There are some downsides though. Biases will be formed depending on the data in the other features since IterativeImputer is going through and ‘fitting’ the values. You may end up going back through the data and reworking it to make more sense for your dataset. For example, if you have only integers in your original data but now without rounding or any other modifications, you will suddenly find decimal values. Negative values are also possible so just keep that in mind.

While there are some interesting implementations of IterativeImputer I couldn’t find any article or stackoverflow over just the simple use of sklearn’s IterativeImputer which was my main motivation for writing this. It really is only a few lines of code and you may have found a new way of imputing missing data.

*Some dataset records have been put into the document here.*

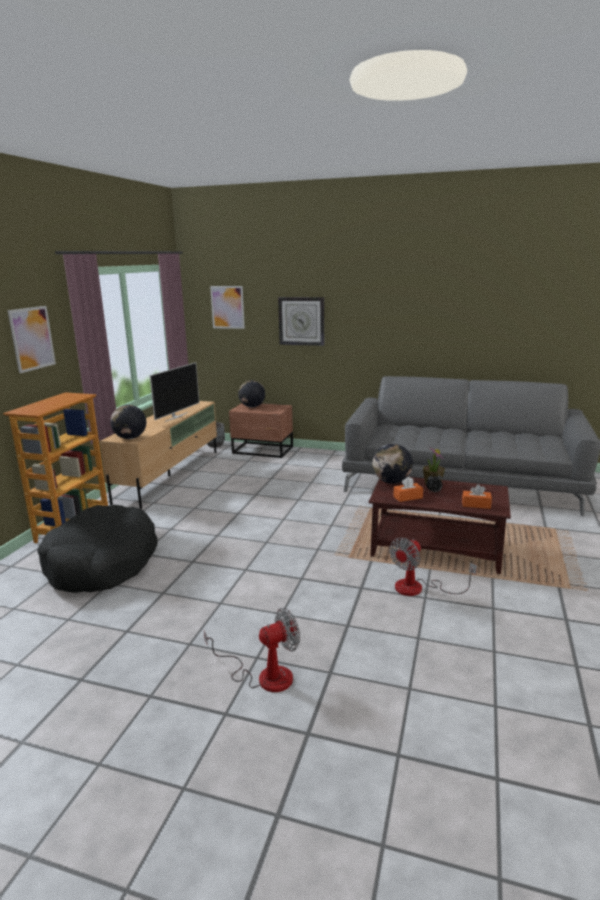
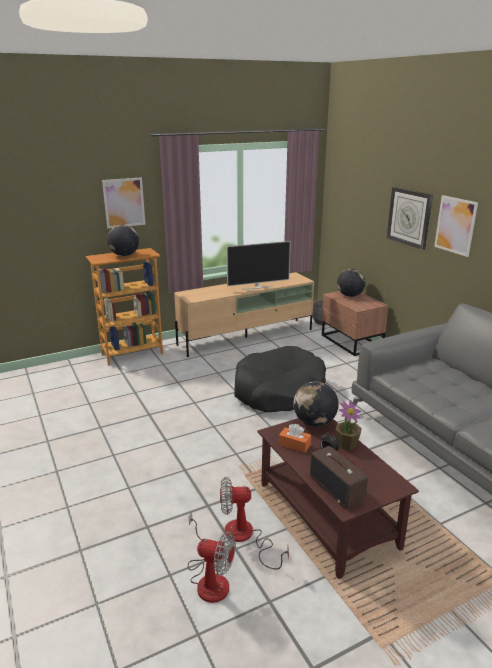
camera: 45 degrees right, 5 degrees up
black dog bed [37,505,158,593] -> black dog bed moved to [234,346,326,412]
globe [110,405,146,439] -> globe moved to [107,225,139,256]
fan [204,608,300,692] -> fan moved to [188,512,236,603]
picture [210,286,245,329] -> picture moved to [434,195,478,257]
orange tissue box [462,484,492,509] -> radio [310,446,368,509]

from sklearn.experimental import enable_iterative_imputer
from sklearn.impute import IterativeImputer
df = pd.DataFrame(*some dataset with missing values to be imputed*)
imp = IterativeImputer(max_iter=10, verbose=0)
imp.fit(df)
imputed_df = imp.transform(df)
imputed_df = pd.DataFrame(imputed_df, columns=df.columns)

That is it.

Now any missing values (‘NaN’) you have in your pandas dataframe (‘df’) will be filled in the new dataframe I have called (‘imputed_df’). The steps are to create an IterativeImputer, imp and pass this any arguments you may need, you can find our more on the sklearn website. The default iterations is already set to 10. Verbose is optional and is just related to the verbosity flag, which I will not go into. The imputer is then fitted to the original dataset with the missing values. After the imputer is fitted, it can then be transformed to a new IterativeImputer object; but you may want to get it back to a pandas dataframe, which is what the last line is for.

There are other imputers out there and some are fun to play around with and see what values you may end up getting. Just do your research and see what works best for your dataset. Missing data isn’t going anywhere anytime soon so just get comfortable with it!